The expression of total and phosphorylated-ERK (Fig. 4), and c-fos (Fig. 5) in control and drug-treated groups was detected. Compared with the β-actin bands, the ratios of the optical density of total ERK bands in all groups were not significantly different. To investigate the expression level of the two proteins, the ratio of the optical density of each band for phosphorylated and total proteins were detected, and values were normalized as a percentage of the control group. The effect of drug treatment on total and pERK expression was determined in spinal cord L4-L5 segments of the lumbar enlargement, areas that are involved in the transmission of nociceptive inputs and the control of sympathetic outflow (23). In the present study, two bands, p42 and p44, represented ERK and were analyzed. Concerning ERK activation, there was no significant change in the expression of total-ERK following formalin addition (Fig. 4). However, formalin induced the activation of pERK, which was significantly reduced when subsequently treated with alfentanil (P=0.02) or propofol (P=0.03) alone, or combination treatment (P=0.01), compared with the formalin only group (FA). Furthermore, formalin-induced activation was significantly reduced by combination treatment (Pro + Alf) compared with those treated with propofol (P=0.01) or alfentanil (P=0.03) only groups (Fig. 4).
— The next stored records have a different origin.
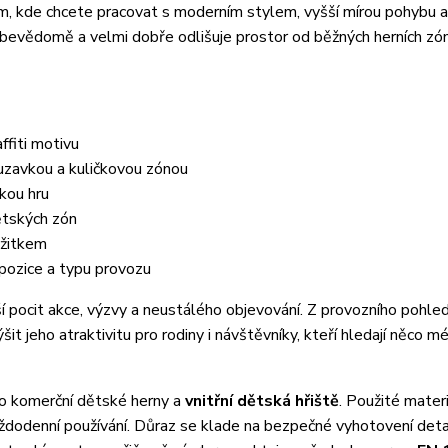
, kde chcete pracovat s moderním stylem, vyšší mírou pohybu a
bevědomě a velmi dobře odlišuje prostor od běžných herních zón,
ffiti motivu
luzavkou a kuličkovou zónou
kou hru
dětských zón
ážitkem
pozice a typu provozu
í pocit akce, výzvy a neustálého objevování. Z provozního pohle
it jeho atraktivitu pro rodiny i návštěvníky, kteří hledají něco m
ro komerční dětské herny a
vnitřní dětská hřiště
. Použité materi
ždodenní používání. Důraz se klade na bezpečné vyhotovení deta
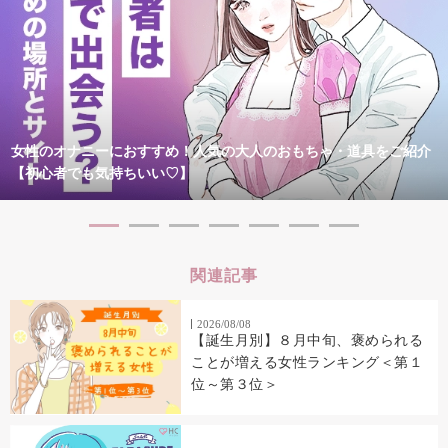
女性のオナニーにおすすめ！人気の大人のおもちゃ・道具をご紹介
【初心者でも気持ちいい♡】
関連記事
2026/08/08
【誕生月別】８月中旬、褒められる
ことが増える女性ランキング＜第１
位～第３位＞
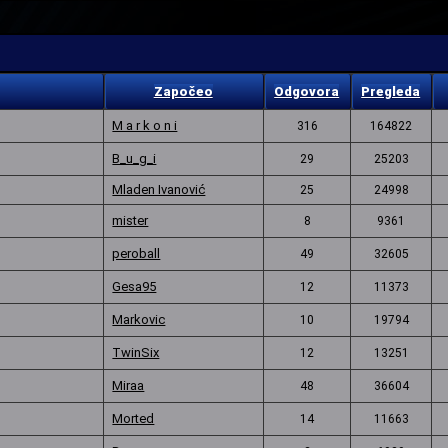
Započeo
Odgovora
Pregleda
M a r k o n i
316
164822
B_u_g_i
29
25203
Mladen Ivanović
25
24998
mister
8
9361
peroball
49
32605
Gesa95
12
11373
Markovic
10
19794
TwinSix
12
13251
Miraa
48
36604
Morted
14
11663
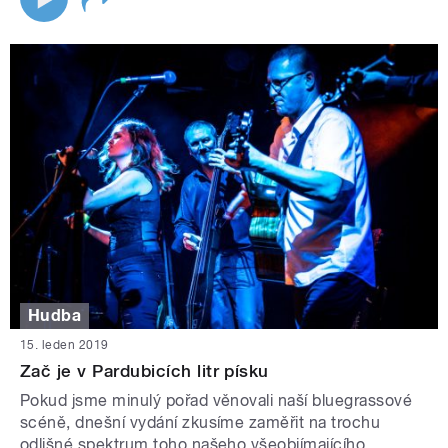
Hudba
15. leden 2019
Zač je v Pardubicích litr písku
Pokud jsme minulý pořad věnovali naší bluegrassové
scéně, dnešní vydání zkusíme zaměřit na trochu
odlišné spektrum toho našeho všeobjímajícího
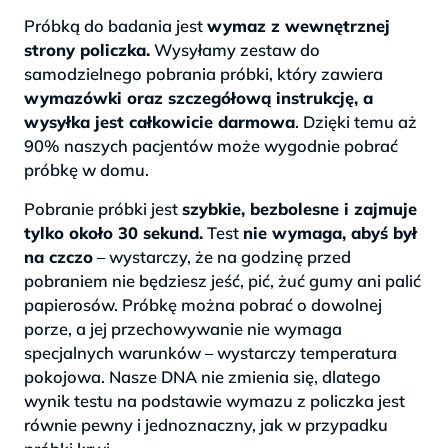
Próbką do badania jest
wymaz z wewnętrznej
strony policzka.
Wysyłamy zestaw do
samodzielnego pobrania próbki, który zawiera
wymazówki oraz szczegółową instrukcję, a
wysyłka jest całkowicie darmowa
. Dzięki temu aż
90% naszych pacjentów może wygodnie pobrać
próbkę w domu.
Pobranie próbki jest
szybkie, bezbolesne i zajmuje
tylko około 30 sekund.
Test
nie wymaga, abyś był
na czczo
– wystarczy, że na godzinę przed
pobraniem nie będziesz jeść, pić, żuć gumy ani palić
papierosów. Próbkę można pobrać o dowolnej
porze, a jej przechowywanie nie wymaga
specjalnych warunków – wystarczy temperatura
pokojowa. Nasze DNA nie zmienia się, dlatego
wynik testu na podstawie wymazu z policzka jest
równie pewny i jednoznaczny, jak w przypadku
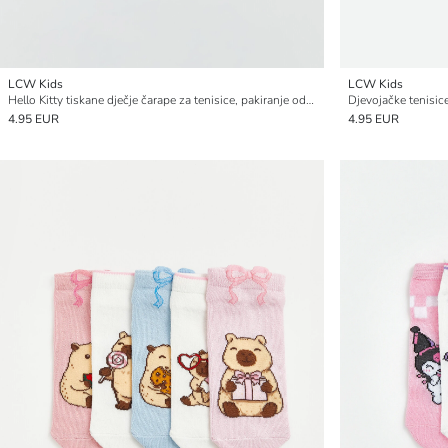
LCW Kids
LCW Kids
Hello Kitty tiskane dječje čarape za tenisice, pakiranje od 5 komada
4.95 EUR
4.95 EUR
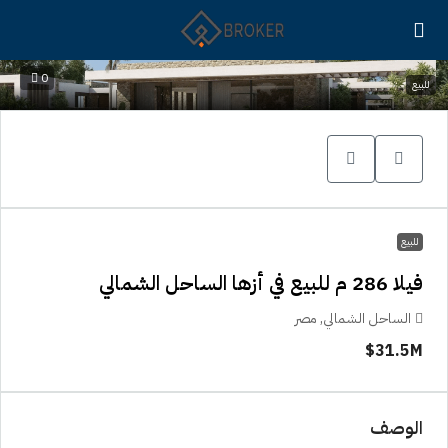
0
للبيع
للبيع
فيلا 286 م للبيع في أزها الساحل الشمالي
الساحل الشمالي, مصر
31.5M$
الوصف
The current study subsequently investigated whether propofol and alfentanil had any effect on basal levels of c-fos expression. As illustrated in Fig. 5, there was a clear increase in the expression of c-fos following injection of formalin, highlighted in the FA group. This increased the level of c-fos expression was then significantly reduced when treated with alfentanil (P=0.02), propofol (P=0.02) or combination treatment (P=0.03) compared with the FA group. Notably, the Alf+Pro group also exhibited significantly decreased c-fos expression when compared with treatment with alfentanil (P=0.01) or propofol (P=0.02) alone (Fig. 5).